TASK STATEMENT: In the records that follow, how many lines contain the word "round"? Give only that figure.

Collected data entries

━━━

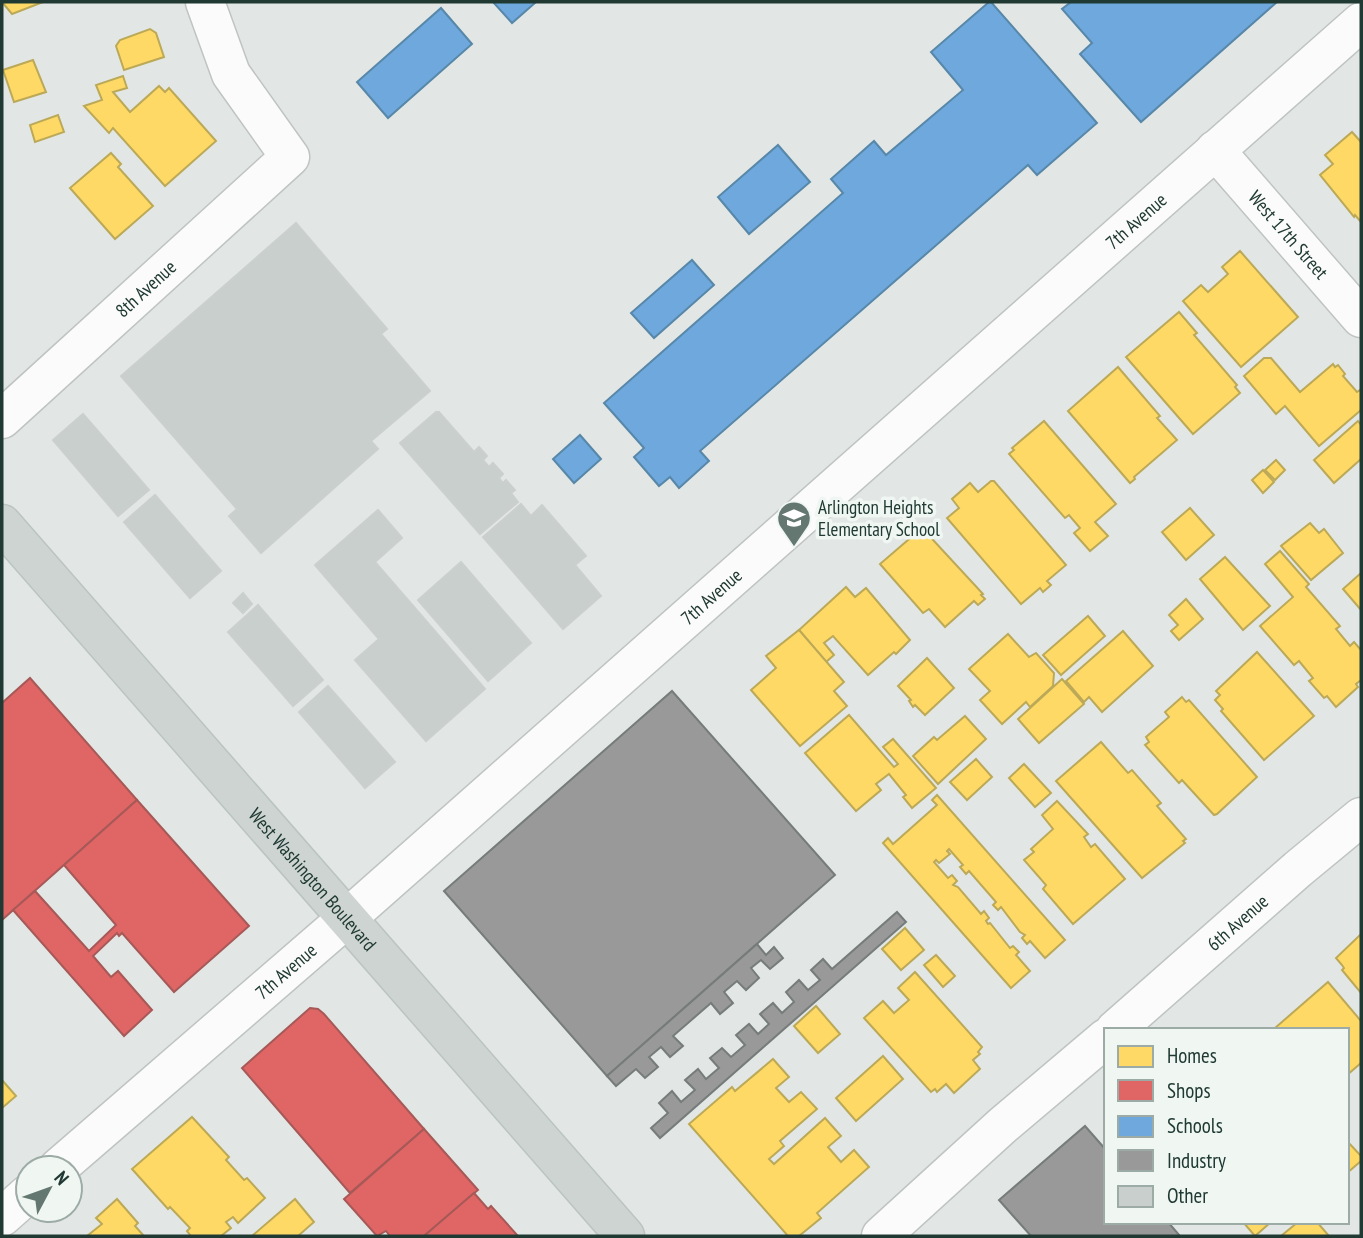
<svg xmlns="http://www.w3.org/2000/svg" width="1363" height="1238" viewBox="0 0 1363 1238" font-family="'PT Sans Narrow',sans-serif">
  <rect width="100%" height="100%" fill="#e2e7e5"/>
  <g fill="#ffd966" stroke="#bca957" stroke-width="2">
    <path d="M 2,2 L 43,2 L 12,14 Z"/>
    <path d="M 150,29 L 156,33 L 164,57 L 124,70 L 116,46 L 120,40 Z"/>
    <path d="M 33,60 L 46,92 L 14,102 L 3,70 Z"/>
    <path d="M 123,76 L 127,88 L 113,92 L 130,112 L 159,86 L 165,92 L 169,88 L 216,141 L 165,186 L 113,128 L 109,133 L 84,106 L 102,100 L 96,85 Z"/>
    <path d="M 58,115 L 64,132 L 35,142 L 30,125 Z"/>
    <path d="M 1352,132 L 1361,142 L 1361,222 L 1355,215 L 1354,217 L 1320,175 L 1333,164 L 1325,155 Z"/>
    <path d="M 111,153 L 121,164 L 118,167 L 153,206 L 115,239 L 70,188 Z"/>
    <path d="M 1240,251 L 1298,317 L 1241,367 L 1183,301 L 1201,285 L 1208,292 L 1228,274 L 1222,267 Z"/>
    <path d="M 1179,312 L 1197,333 L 1194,335 L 1237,385 L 1235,387 L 1240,393 L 1193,434 L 1126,357 Z"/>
    <path d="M 1264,358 L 1271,358 L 1300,392 L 1333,364 L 1335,367 L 1338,365 L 1345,374 L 1343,376 L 1357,392 L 1360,390 L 1361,392 L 1361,410 L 1319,446 L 1285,406 L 1276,414 L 1244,376 Z"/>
    <path d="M 1118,367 L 1160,416 L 1157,418 L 1177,440 L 1134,477 L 1135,479 L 1130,483 L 1068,411 Z"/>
    <path d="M 1044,421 L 1116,504 L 1095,522 L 1108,536 L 1090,551 L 1074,533 L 1080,528 L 1069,515 L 1065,518 L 1009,454 L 1014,450 L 1012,448 Z"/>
    <path d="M 1358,421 L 1361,425 L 1361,459 L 1334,483 L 1314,460 Z"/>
    <path d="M 1276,460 L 1285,470 L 1275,480 L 1265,470 Z"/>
    <path d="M 1263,470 L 1274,482 L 1263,493 L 1252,480 Z"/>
    <path d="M 991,481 L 994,481 L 1066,565 L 1047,581 L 1051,585 L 1043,592 L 1040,588 L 1021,604 L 947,518 L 959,508 L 952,499 L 970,483 L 978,492 Z"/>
    <path d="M 1190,508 L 1214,535 L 1186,560 L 1162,532 Z"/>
    <path d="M 1310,523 L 1319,533 L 1324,529 L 1343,553 L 1311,580 L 1281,546 Z"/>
    <path d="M 922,528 L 983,594 L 981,595 L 985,599 L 978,605 L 974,601 L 945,627 L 929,609 L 923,613 L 880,564 Z"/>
    <path d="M 1280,551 L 1309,584 L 1306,587 L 1340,626 L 1336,629 L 1350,646 L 1354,642 L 1361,650 L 1361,680 L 1356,684 L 1358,687 L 1336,707 L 1327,696 L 1324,698 L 1309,681 L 1313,678 L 1299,661 L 1294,665 L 1260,626 L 1293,597 L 1265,564 Z"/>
    <path d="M 1225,557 L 1270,606 L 1243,630 L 1200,579 Z"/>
    <path d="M 1361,573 L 1361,610 L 1343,589 Z"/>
    <path d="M 846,587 L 855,597 L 866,588 L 910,640 L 896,654 L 894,652 L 868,675 L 833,636 L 824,643 L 834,655 L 826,662 L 799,630 Z"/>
    <path d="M 1186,599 L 1203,619 L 1179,640 L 1171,631 L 1178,625 L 1169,615 Z"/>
    <path d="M 1088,616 L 1105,636 L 1061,675 L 1043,655 Z"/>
    <path d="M 799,630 L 844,682 L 834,691 L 847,706 L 800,746 L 751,690 L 776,668 L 766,656 Z"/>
    <path d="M 1123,631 L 1153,666 L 1102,712 L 1089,697 L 1084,702 L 1066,681 Z"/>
    <path d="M 1008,634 L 1029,657 L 1036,653 L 1054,673 L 1053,686 L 1030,707 L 1026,702 L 1002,724 L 980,700 L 990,691 L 969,669 Z"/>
    <path d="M 1257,652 L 1314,716 L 1264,760 L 1221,711 L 1223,709 L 1215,700 L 1220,695 L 1216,691 Z"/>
    <path d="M 927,658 L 954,688 L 925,715 L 915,705 L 913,707 L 909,701 L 911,700 L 898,686 Z"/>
    <path d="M 1062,679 L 1084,704 L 1039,743 L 1018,719 Z"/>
    <path d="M 1182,697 L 1186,702 L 1189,700 L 1257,777 L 1217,814 L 1214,815 L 1182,780 L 1179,783 L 1145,745 L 1149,742 L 1146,737 L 1169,717 L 1165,712 Z"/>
    <path d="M 849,715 L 894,767 L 898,764 L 883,747 L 893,739 L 936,788 L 912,808 L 903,797 L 906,795 L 889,774 L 876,784 L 881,790 L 856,811 L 805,753 Z"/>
    <path d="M 965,716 L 986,739 L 938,784 L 913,756 L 934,737 L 937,740 Z"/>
    <path d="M 1101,742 L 1128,773 L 1132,770 L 1161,803 L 1157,806 L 1186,839 L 1183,841 L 1185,843 L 1142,878 L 1056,781 Z"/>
    <path d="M 976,759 L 992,777 L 967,800 L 950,782 Z"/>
    <path d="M 1024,764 L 1051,793 L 1035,807 L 1009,778 Z"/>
    <path d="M 937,795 L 1065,940 L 1045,958 L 1030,941 L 1027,944 L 1022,938 L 1025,935 L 1020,932 L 1001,907 L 998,910 L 993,905 L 996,902 L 969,871 L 966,874 L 960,867 L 963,865 L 949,849 L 947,851 L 950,854 L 939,863 L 936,860 L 934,862 L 948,878 L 952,875 L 957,881 L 953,885 L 958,887 L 981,914 L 984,911 L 989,918 L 986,921 L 988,924 L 990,923 L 1010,948 L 1013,946 L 1019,952 L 1016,955 L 1030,971 L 1011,988 L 883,843 L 888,838 L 893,844 L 937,805 L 932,800 Z"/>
    <path d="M 1057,801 L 1088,834 L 1084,837 L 1091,847 L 1095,844 L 1125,879 L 1073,924 L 1043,889 L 1046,885 L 1024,860 L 1034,852 L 1031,849 L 1053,829 L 1042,815 Z"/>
    <path d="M 905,928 L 924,950 L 901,970 L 882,949 Z"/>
    <path d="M 1361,934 L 1361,993 L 1342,970 L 1344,968 L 1342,965 L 1336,958 Z"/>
    <path d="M 936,955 L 955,976 L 943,987 L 924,965 Z"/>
    <path d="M 915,972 L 982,1047 L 978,1052 L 980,1054 L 973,1060 L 980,1069 L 954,1093 L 946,1084 L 937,1092 L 935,1089 L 931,1092 L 864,1018 L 883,1001 L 894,1013 L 909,1000 L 898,988 Z"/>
    <path d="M 1328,982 L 1361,1021 L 1361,1063 L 1347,1075 L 1347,1030 L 1275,1028 Z"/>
    <path d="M 816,1006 L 840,1034 L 818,1053 L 794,1026 Z"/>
    <path d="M 883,1056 L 903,1079 L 856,1121 L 836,1098 Z"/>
    <path d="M 773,1059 L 789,1077 L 776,1088 L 789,1102 L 801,1092 L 817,1109 L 780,1141 L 784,1146 L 769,1159 L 774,1164 L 825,1118 L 841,1136 L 828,1147 L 841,1162 L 854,1150 L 869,1167 L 817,1213 L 821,1218 L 799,1236 L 788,1236 L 689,1124 L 732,1087 L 735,1091 Z"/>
    <path d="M 2,1080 L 16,1096 L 2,1108 Z"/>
    <path d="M 192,1117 L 229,1157 L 226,1160 L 244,1180 L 247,1178 L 265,1198 L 238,1223 L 233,1217 L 226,1222 L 231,1228 L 221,1236 L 191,1236 L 187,1231 L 190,1228 L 170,1207 L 168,1209 L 132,1169 Z"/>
    <path d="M 1347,1141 L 1361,1156 L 1361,1161 L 1347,1173 Z"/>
    <path d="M 117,1199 L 138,1223 L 135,1226 L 144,1236 L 87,1236 L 102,1224 L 96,1218 Z"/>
    <path d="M 295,1199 L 314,1222 L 298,1236 L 252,1236 Z"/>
    <path d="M 1243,1222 L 1271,1222 L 1255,1236 Z"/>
    <path d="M 1298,1222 L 1317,1222 L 1329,1236 L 1281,1236 Z"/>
  </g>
  <g fill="#e06666" stroke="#a65957" stroke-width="2">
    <path d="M 30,678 L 137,800 L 2,920 L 2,703 Z"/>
    <path d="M 137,800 L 249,926 L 174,992 L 122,933 L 119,936 L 117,933 L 93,956 L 111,977 L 118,971 L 152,1010 L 124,1036 L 13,910 L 35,891 L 89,951 L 116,925 L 64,865 Z"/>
    <path d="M 310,1008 L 318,1009 L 324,1014 L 424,1129 L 350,1193 L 242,1068 Z"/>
    <path d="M 424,1129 L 478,1190 L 424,1236 L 390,1236 L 386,1231 L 377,1236 L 344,1199 Z"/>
    <path d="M 474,1193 L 488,1209 L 491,1206 L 518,1236 L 424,1236 Z"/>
  </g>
  <g fill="#6fa8dc" stroke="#5787a9" stroke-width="2">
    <path d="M 493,2 L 536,2 L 512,23 Z"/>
    <path d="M 989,2 L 991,2 L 1097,123 L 1037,175 L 1028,165 L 980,207 L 700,451 L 709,461 L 679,488 L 670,477 L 659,486 L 634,457 L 644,448 L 604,403 L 843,193 L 831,179 L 874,141 L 886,155 L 963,90 L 931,52 Z"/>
    <path d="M 1071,2 L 1277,2 L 1141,122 L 1080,54 L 1092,43 L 1062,9 Z"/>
    <path d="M 441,8 L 472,44 L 388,118 L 357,82 Z"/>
    <path d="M 778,145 L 810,182 L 749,234 L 718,197 Z"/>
    <path d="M 692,260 L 714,285 L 654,338 L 631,313 Z"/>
    <path d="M 580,435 L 601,459 L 574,483 L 553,459 Z"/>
  </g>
  <g fill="#999" stroke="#757c7a" stroke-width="2">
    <path d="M 672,691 L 835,875 L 607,1076 L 444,891 Z"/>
    <path d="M 897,912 L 906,922 L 660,1138 L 651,1128 L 668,1113 L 659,1103 L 672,1091 L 681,1102 L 695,1090 L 685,1080 L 698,1069 L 706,1079 L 719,1068 L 710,1058 L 722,1048 L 731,1057 L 745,1045 L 736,1035 L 749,1024 L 758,1034 L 769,1024 L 760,1014 L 773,1003 L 782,1013 L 794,1002 L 786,992 L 799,980 L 808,990 L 820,980 L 811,970 L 823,959 L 832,969 Z"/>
    <path d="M 757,944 L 766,955 L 774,947 L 783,958 L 770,969 L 761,960 L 751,968 L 759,978 L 746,990 L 737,981 L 724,992 L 733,1003 L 720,1014 L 711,1003 L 673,1036 L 683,1046 L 670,1057 L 661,1047 L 649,1057 L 658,1067 L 645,1078 L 636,1069 L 616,1086 L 607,1076 Z"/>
    <path d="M 1085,1126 L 1106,1150 L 1106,1222 L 1168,1222 L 1180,1236 L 1031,1236 L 999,1200 Z"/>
  </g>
  <g fill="#c9cfcc" stroke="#cbd0ce" stroke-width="2">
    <path d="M 296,223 L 387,329 L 381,334 L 430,391 L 371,441 L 378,449 L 261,553 L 229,516 L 237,509 L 121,376 Z"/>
    <path d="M 436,412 L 439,412 L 474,452 L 479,447 L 487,456 L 483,460 L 489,467 L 493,463 L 503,474 L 499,478 L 503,483 L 506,480 L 515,490 L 511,493 L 518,502 L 480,534 L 400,443 Z"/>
    <path d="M 83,414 L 149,490 L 118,516 L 53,440 Z"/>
    <path d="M 155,495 L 221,571 L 190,598 L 124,522 Z"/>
    <path d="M 521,504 L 531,516 L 542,505 L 586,556 L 575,565 L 601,596 L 563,629 L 483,537 Z"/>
    <path d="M 378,510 L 402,538 L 375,562 L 485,689 L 426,741 L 355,660 L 379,639 L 315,565 Z"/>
    <path d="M 461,562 L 531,643 L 488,681 L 418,600 Z"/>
    <path d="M 243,593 L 252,604 L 243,613 L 233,603 Z"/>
    <path d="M 258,605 L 323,680 L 293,706 L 228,632 Z"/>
    <path d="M 328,686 L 395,762 L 365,788 L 299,712 Z"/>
  </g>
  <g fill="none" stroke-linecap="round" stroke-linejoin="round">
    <g stroke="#bfc4c2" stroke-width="41">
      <g id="minor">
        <path id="s1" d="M 1215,150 L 1361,318"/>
        <path id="s2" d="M 2,419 L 290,157 L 231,74 L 205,2"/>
        <path id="s3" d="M 1115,1030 L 1298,869 L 1361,817"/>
        <path id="s4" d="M 58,1168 L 346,919 L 1361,22"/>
        <path d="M 2,1217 L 28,1194"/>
        <path d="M 881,1236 L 1003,1125 L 1106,1038"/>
      </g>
    </g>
    <g stroke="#bbc4c1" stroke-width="41">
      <g id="major">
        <path id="s5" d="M 2,524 L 625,1236"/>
      </g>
    </g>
    <use href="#minor" stroke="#fbfbfb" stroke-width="38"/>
    <use href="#major" stroke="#cdd4d2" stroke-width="38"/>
  </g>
  <defs>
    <g id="school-pin" transform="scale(1.75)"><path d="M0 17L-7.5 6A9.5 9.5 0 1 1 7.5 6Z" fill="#647771" stroke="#f0f7f3"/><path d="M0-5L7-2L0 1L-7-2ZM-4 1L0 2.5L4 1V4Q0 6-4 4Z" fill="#fff"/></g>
  </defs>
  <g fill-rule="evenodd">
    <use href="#school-pin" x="794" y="518"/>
  </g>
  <g text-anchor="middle" stroke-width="7" stroke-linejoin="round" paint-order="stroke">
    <g font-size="19" fill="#203a33" stroke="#f0f7f3">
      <text dy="7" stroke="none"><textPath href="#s4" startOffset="1435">7th Avenue</textPath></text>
      <text dy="7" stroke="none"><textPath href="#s1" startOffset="112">West 17th Street</textPath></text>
      <text dy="7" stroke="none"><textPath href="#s2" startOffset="194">8th Avenue</textPath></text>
      <text dy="7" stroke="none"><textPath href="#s4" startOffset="868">7th Avenue</textPath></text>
      <text dy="7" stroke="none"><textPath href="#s5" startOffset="472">West Washington Boulevard</textPath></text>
      <text dy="7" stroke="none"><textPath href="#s3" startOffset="163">6th Avenue</textPath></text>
      <text dy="7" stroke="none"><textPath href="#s4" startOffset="301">7th Avenue</textPath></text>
    </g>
    <g font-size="19" fill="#203a33" stroke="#f0f7f3" text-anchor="start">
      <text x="818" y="514">Arlington Heights<tspan x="818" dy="22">Elementary School</tspan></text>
    </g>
  </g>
  <rect width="1363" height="1238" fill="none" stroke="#203a33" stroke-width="7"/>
  <rect x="1104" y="1028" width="245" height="196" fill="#f0f7f3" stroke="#9daba6" stroke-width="2"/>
  <rect x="1118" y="1046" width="35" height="21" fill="#ffd966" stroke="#9daba6" stroke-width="2"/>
  <text x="1167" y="1063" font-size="21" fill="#203a33">Homes</text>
  <rect x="1118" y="1080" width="35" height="21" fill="#e06666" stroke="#9daba6" stroke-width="2"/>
  <text x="1167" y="1098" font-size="21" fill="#203a33">Shops</text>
  <rect x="1118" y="1116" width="35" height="21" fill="#6fa8dc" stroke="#9daba6" stroke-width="2"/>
  <text x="1167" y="1133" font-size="21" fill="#203a33">Schools</text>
  <rect x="1118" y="1150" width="35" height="21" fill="#999999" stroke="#9daba6" stroke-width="2"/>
  <text x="1167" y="1168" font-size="21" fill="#203a33">Industry</text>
  <rect x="1118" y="1186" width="35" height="21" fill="#c9cfcc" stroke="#9daba6" stroke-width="2"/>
  <text x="1167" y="1203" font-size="21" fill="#203a33">Other</text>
  <g transform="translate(49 1189) rotate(49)"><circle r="33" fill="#f0f7f3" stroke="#9daba6" stroke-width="2"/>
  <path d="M0-5L12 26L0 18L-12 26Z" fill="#647771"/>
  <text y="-10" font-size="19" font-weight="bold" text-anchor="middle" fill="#203a33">N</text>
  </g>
</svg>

━━━

EXERCISE OUTPUT: 2